Com um índice de pelo menos 21% de perdas físicas, a assessoria de imprensa da Corsan informa que estão em execução nove projetos estratégicos que visam reduzir as perdas, tais como a implantação de Centros de Controle Operacional (CCOs), melhorias na hidrometração e um contrato de performance que busca trabalhar com redução de pressões, pesquisa de vazamentos, substituições de redes, setorização, dentre outras ações. O plano, conforme o comitê, nunca foi apresentado.

A ideia, a partir da reunião desta terça, é abrir o debate que aconteceu há mais de uma década em relação aos arrozeiros também no planejamento urbano da bacia do Gravataí.

"É uma questão básica, de sabermos o quanto temos de água e qual a verdadeira demanda de cada setor", resume.

Ainda em janeiro, o CRH também discutirá possíveis novos critérios para o controle da vazão e do uso do Rio Gravataí.

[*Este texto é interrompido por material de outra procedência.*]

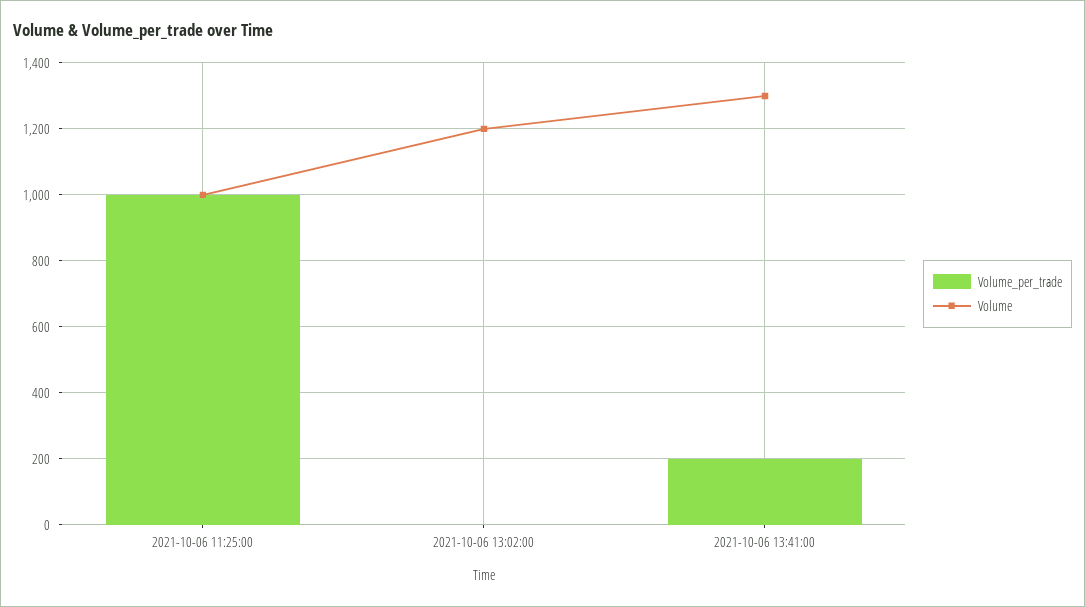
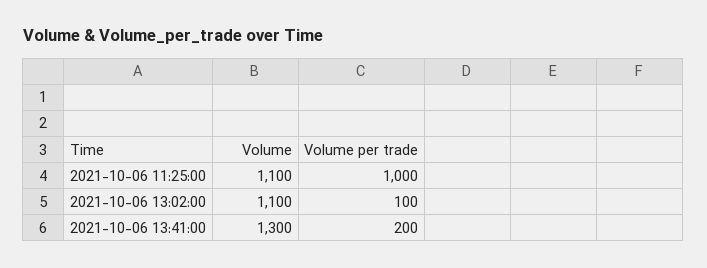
  {
    "Volume_per_trade": {
      "2021-10-06 11:25:00": 1000,
-     "2021-10-06 13:02:00": 0,
+     "2021-10-06 13:02:00": 100,
      "2021-10-06 13:41:00": 200
    },
    "Volume": {
-     "2021-10-06 11:25:00": 1000,
+     "2021-10-06 11:25:00": 1100,
-     "2021-10-06 13:02:00": 1200,
+     "2021-10-06 13:02:00": 1100,
      "2021-10-06 13:41:00": 1300
    }
  }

Cachoeirinha quer explicações

Depois de mais de uma semana de falta de água quase constante na região do loteamento Chico Mendes, em Cachoeirinha, nesta segunda (13), a prefeitura notificou oficialmente a Corsan para que apresente uma solução ao abastecimento público na cidade. Em sua resposta, a companhia justificou a falta de água ao excesso de ligações irregulares naquela região. Seriam, segundo a Corsan, somente 18 ligações regulares entre 425 casos do bairro.

Além do Chico Mendes, mais de 40 localidades entre Gravataí e Cachoeirinha sofreram com a falta de água no começo da semana. Parte da rede havia rompido e a companhia assegurava ter normalizado os serviços na manhã desta terça (14).

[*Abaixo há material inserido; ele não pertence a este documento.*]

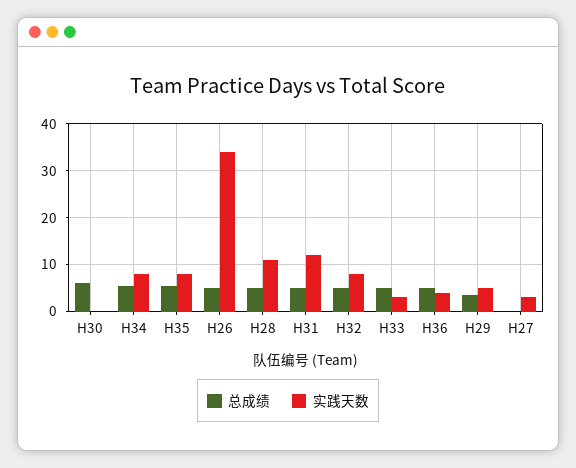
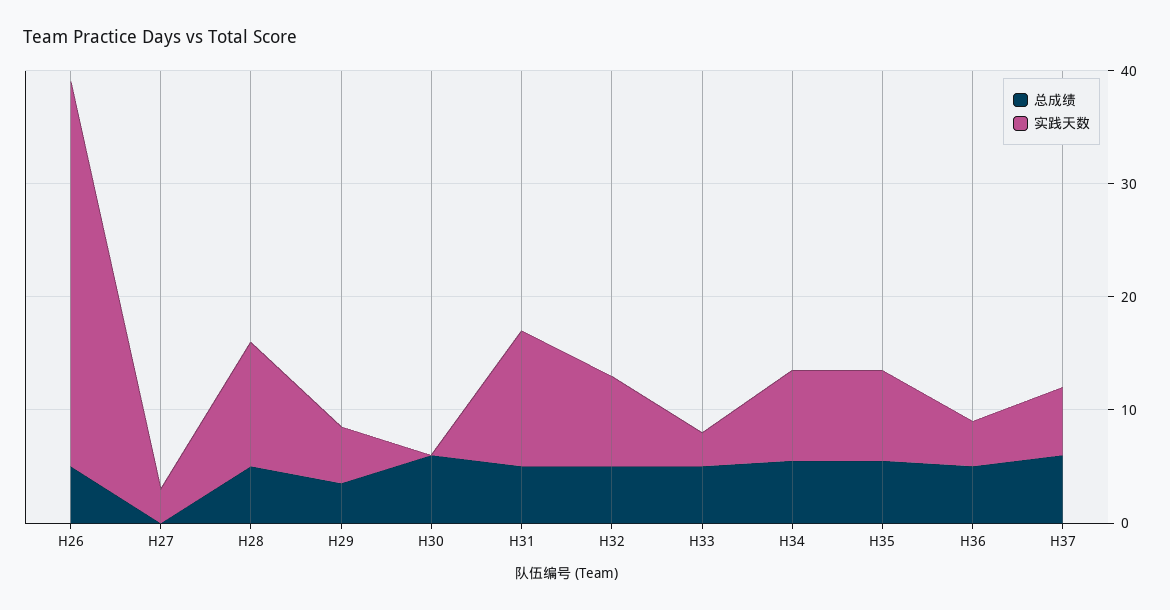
  {
    "总成绩": {
      "H30": 6,
      "H34": 6,
      "H35": 6,
      "H26": 6,
      "H28": 6,
      "H31": 6,
      "H32": 6,
      "H33": 6,
      "H36": 6,
      "H29": 4,
-     "H27": 0
+     "H27": 0,
+     "H37": 6
    },
    "实践天数": {
      "H30": 0,
      "H34": 8,
      "H35": 8,
      "H26": 34,
      "H28": 12,
      "H31": 12,
      "H32": 8,
      "H33": 4,
      "H36": 4,
      "H29": 6,
-     "H27": 4
+     "H27": 4,
+     "H37": 6
    }
  }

Pela lógica dos números fornecidos pela Corsan à reportagem, não deveria faltar água nesta região. É que Cachoeirinha e parte de Gravataí já não são abastecidas pelo Rio Gravataí, em tese. A água distribuída nesta região vem do ponto de coleta da Corsan no Arroio das Garças, em Canoas. Neste ponto, são distribuídos 86,4 milhões de litros de água por dia para atender a uma demanda de 271 mil habitantes. Considerando as perdas, cada morador receberia, em média, 223 litros de água por dia.

O Arroio das Garças é um dos braços do Rio Jacuí, mas nem sempre foi assim. Até meados do século passado, o arroio era parte da foz do Rio Gravataí, que tinha um caminho bem mais sinuoso até chegar ao Guaíba. O seu curso foi alterado, passando a desaguar diretamente no Guaíba para facilitar a navegação e, por consequência, acelerar a perda de água nos períodos de estiagem.